Dubai: No-Objection Certificates (NOC) for a property transfer in Dubai can now be done electronically – a step that will speed up the process and, potentially, reduce cost for the seller.
The e-NOC system went live at Dubai Land Department on Sunday. Currently, these NoCs are issued by the developer or the concerned owner association (OA) management company. And they typically charge between Dh1,500-Dh3,000 for the same. In some instances, getting the OK cost the owner even Dh5,000.
“Whether it’s a one-year old property or 10 years, developers/OAs are still demanding – and getting – a fee for the NOC issue,” said a property owner currently selling a unit at Dubai Silicon Oasis. “I was asked for Dh1,500, even though I had no outstanding payments of any sort with the developer or the property management firm.
“It’s an unwarranted charge and should not be added as a burden on the seller.”

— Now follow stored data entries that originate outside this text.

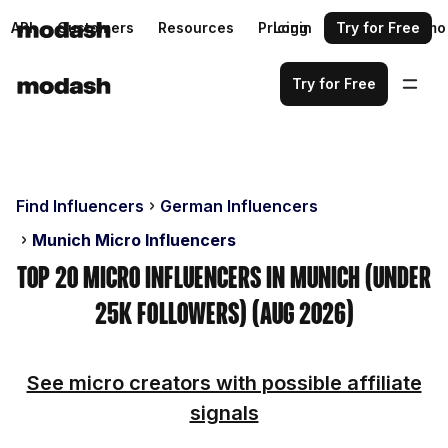
API
Customers
Resources
Pricing
Login
Request a demo
Try for Free
Try for Free
Find Influencers
German Influencers
Munich Micro Influencers
Top 20 Micro Influencers in Munich (Under
25k Followers) (Aug 2026)
See micro creators with possible affiliate
signals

The Land Department has not prescribed any fees that property sellers should be paying for the e-NOCs, and that’s what is giving owners a lot of hope.
Do it electronically
According to some market sources, with the Land Department launching eNOC, the need for the seller to involve the developer is cut off. If that’s the case, there is also no need for the seller to make the obligatory payment to the developer/OA.

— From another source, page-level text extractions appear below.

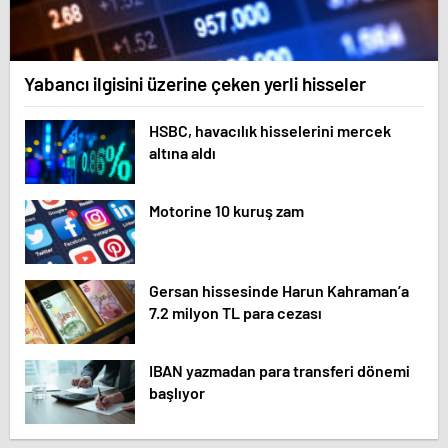
Yabancı ilgisini üzerine çeken yerli hisseler
HSBC, havacılık hisselerini mercek
altına aldı
Motorine 10 kuruş zam
Gersan hissesinde Harun Kahraman’a
7.2 milyon TL para cezası
IBAN yazmadan para transferi dönemi
başlıyor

The Land Department – and RERA (Real Estate Regulatory Agency) – have been pushing more of the transaction process involving property buying and selling onto online channels. This includes valuation and registration checks and a lot more. The launch of eNOC is the latest in the online evolution.
Go through ‘REST’
These are the steps to be done in the transaction:
• Login to DubaiREST as an owner;
• Select the property to apply for the eNOC service;
• Click on the service menu then select eNOC request;
• Submit the request; and
• The owner will be notified once the request is approved or rejected by the OA management company.
Now, the OA company is still involved in clearing the transaction. But since all these processes are conducted through the Land Department’s DubaiREST portal, industry sources suggest much of the leeway OAs enjoyed in charging for NOCs is reduced.

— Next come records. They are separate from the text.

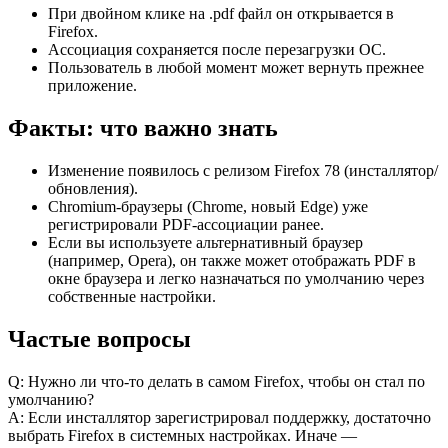
При двойном клике на .pdf файл он открывается в
Firefox.
Ассоциация сохраняется после перезагрузки ОС.
Пользователь в любой момент может вернуть прежнее
приложение.
Факты: что важно знать
Изменение появилось с релизом Firefox 78 (инсталлятор/
обновления).
Chromium-браузеры (Chrome, новый Edge) уже
регистрировали PDF‑ассоциации ранее.
Если вы используете альтернативный браузер
(например, Opera), он также может отображать PDF в
окне браузера и легко назначаться по умолчанию через
собственные настройки.
Частые вопросы
Q: Нужно ли что‑то делать в самом Firefox, чтобы он стал по
умолчанию?
A: Если инсталлятор зарегистрировал поддержку, достаточно
выбрать Firefox в системных настройках. Иначе —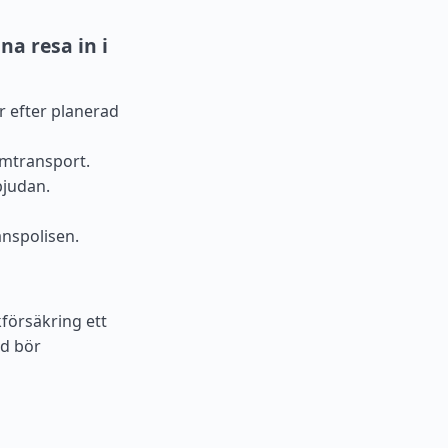
na resa in i
er efter planerad
emtransport.
bjudan.
änspolisen.
försäkring ett
ad bör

Once the approval for the eNOC is received, the owner must contact the registration trustee office to conduct the property sale.
“No effort should be spared to remove “hidden” – or not so hidden – charges in the property market,” said a market source. “If there are no dues left, why should it cost a property owner any additional sum just to get a certificate from the OAE firm?
“The Land Department is doing the right thing adding more features to their portal and making the whole transaction experience as transparent as possible.”